CEPH performance and configuration

lstrunjak

New Member
Jul 6, 2020
9
0
1
42
hello

I have 6 host and every host has 4 NIC 2x10G and 2x40G.

On 10G there is bond with LACP and bridge over bond0.
On 40G there is bond with active/backup and bridge over bond1. this network is for CEPH. On 40G interfaces I set MTU 9000.

auto lo
iface lo inet loopback

auto ens6f0
iface ens6f0 inet manual

auto ens6f1
iface ens6f1 inet manual

auto ens1f0
iface ens1f0 inet manual
mtu 9000

auto ens1f1
iface ens1f1 inet manual
mtu 9000

auto bond0
iface bond0 inet manual
bond-slaves ens6f0 ens6f1
bond-miimon 100
bond-mode 802.3ad

auto bond1
iface bond1 inet manual
bond-slaves ens1f0 ens1f1
bond-miimon 100
bond-mode active-backup
bond-primary ens1f0
mtu 9000

auto vmbr0
iface vmbr0 inet static
address 192.168.100.10/24
gateway 192.168.100.1
bridge-ports bond0
bridge-stp off
bridge-fd 0
bridge-vlan-aware yes
bridge-vids 2-4094


auto vmbr1
iface vmbr1 inet static
address 10.15.10.10/24
bridge-ports bond1
bridge-stp off
bridge-fd 0




When I created CEPH I've chosen for public network 40G 10.15.10.10 address from master node) and for cluster network I've choose 192.168.100.10/24 (address from master node)


[global]
auth_client_required = cephx
auth_cluster_required = cephx
auth_service_required = cephx
cluster_network = 192.168.100.10/24
fsid = fcb7cb0b-0444-4006-b65e-3c1bc7910b68
mon_allow_pool_delete = true
mon_host = 10.15.10.10 10.15.10.11 10.15.10.12 10.15.10.13 10.15.10.14 10.15.10.15
osd_pool_default_min_size = 2
osd_pool_default_size = 3
public_network = 10.15.10.10/24

[client]
keyring = /etc/pve/priv/$cluster.$name.keyring

[mon.master]
public_addr = 10.15.10.10

[mon.slave01]
public_addr = 10.15.10.11

[mon.slave02]
public_addr = 10.15.10.12

[mon.slave03]
public_addr = 10.15.10.13

[mon.slave04]
public_addr = 10.15.10.14

[mon.slave05]
public_addr = 10.15.10.15





My disks for ceph are: Intel SSD DC P4510 4.0TB, 2.5in PCIe 3.1 x4, 3D2, TLC (SSDPE2KX040T8) and like I said every nod has 2 of them.



I am just curious because today we have tested and remove only one disk and put another one to see how fast rebuild of data will last.

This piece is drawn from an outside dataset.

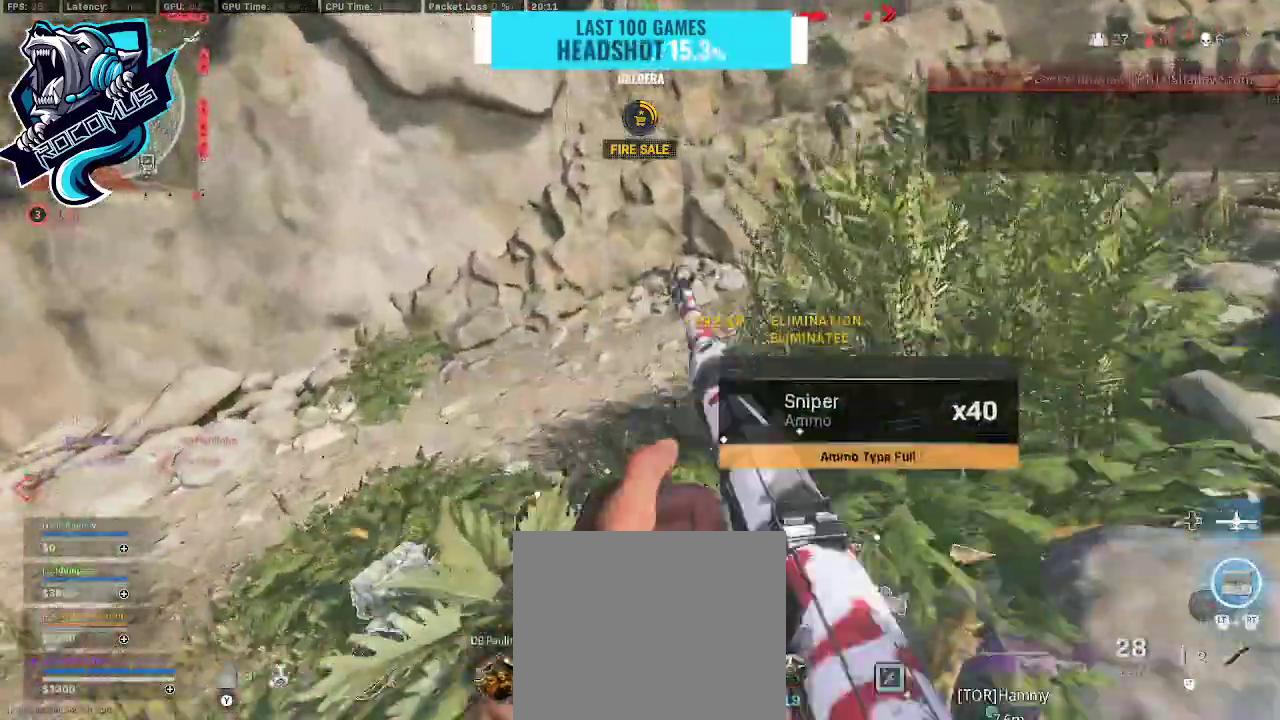
{"buttons": [], "left_stick": "left", "right_stick": "up-left", "events": [[233, "left_stick", "up"], [267, "right_stick", "up-left"], [367, "left_stick", "left"]]}
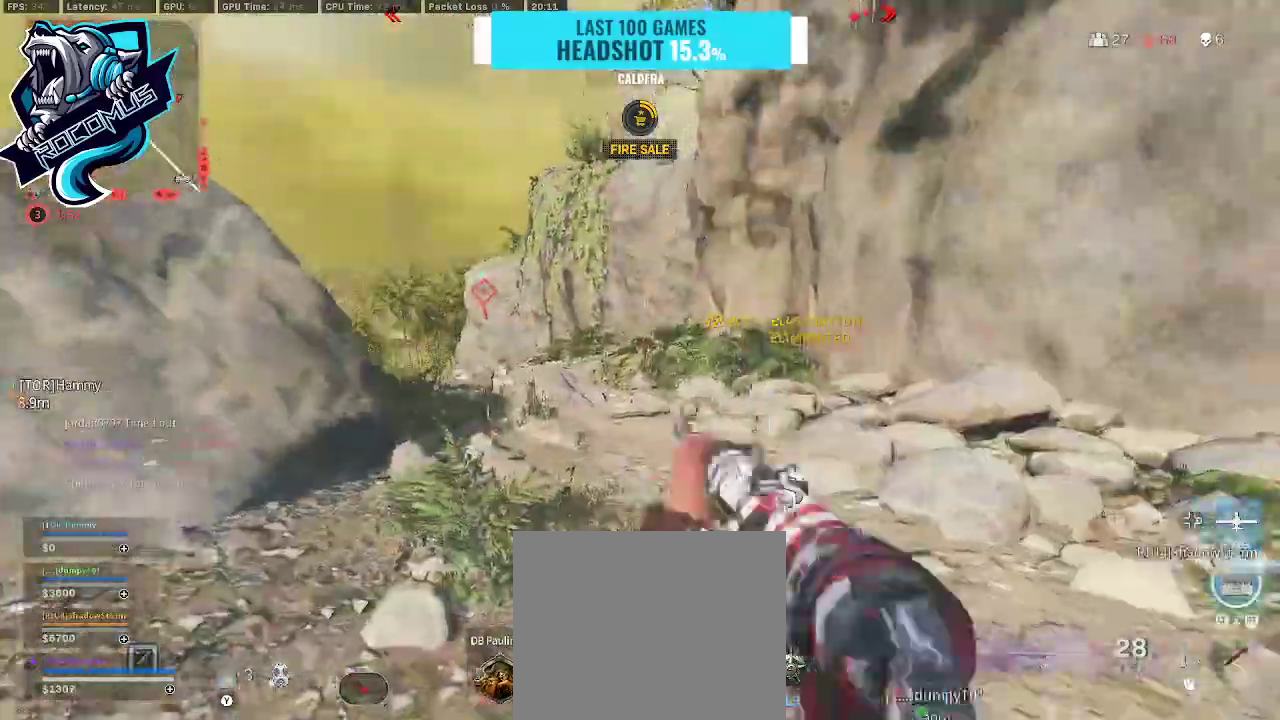
{"buttons": [], "left_stick": "down-right", "right_stick": "center", "events": [[33, "right_stick", "center"], [267, "left_stick", "down"], [333, "left_stick", "down-right"]]}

It took more then 2H.





Do I need to change something every proposal is good.


Maybe to remove cluster network and leave only public network or should I keep this kind of configuration.
 
Hello.
you have a dedicated network for ceph and that's good.
Rebuild times depends on the usage % of your ceph pool.

what is the read/write/iops performance on your OSDs ?
you can test if with "ceph tell osd.X bench -f plain"
how many backfills slots ?

you should monitor iops on your OSDs disks with 'iostat -xd 1' and see if disks reach 100%.
If not, increase backfills with :
'ceph tell 'osd.*' injectargs '--osd-max-backfill N',
"N" beeing 4,8,16,...
 
On 10G there is bond with LACP and bridge over bond0.
On 40G there is bond with active/backup and bridge over bond1. this network is for CEPH. On 40G interfaces I set MTU 9000.

So you say that 40G (10.15.10.X) should be for CEPH, but...

When I created CEPH I've chosen for public network 40G 10.15.10.10 address from master node) and for cluster network I've choose 192.168.100.10/24 (address from master node)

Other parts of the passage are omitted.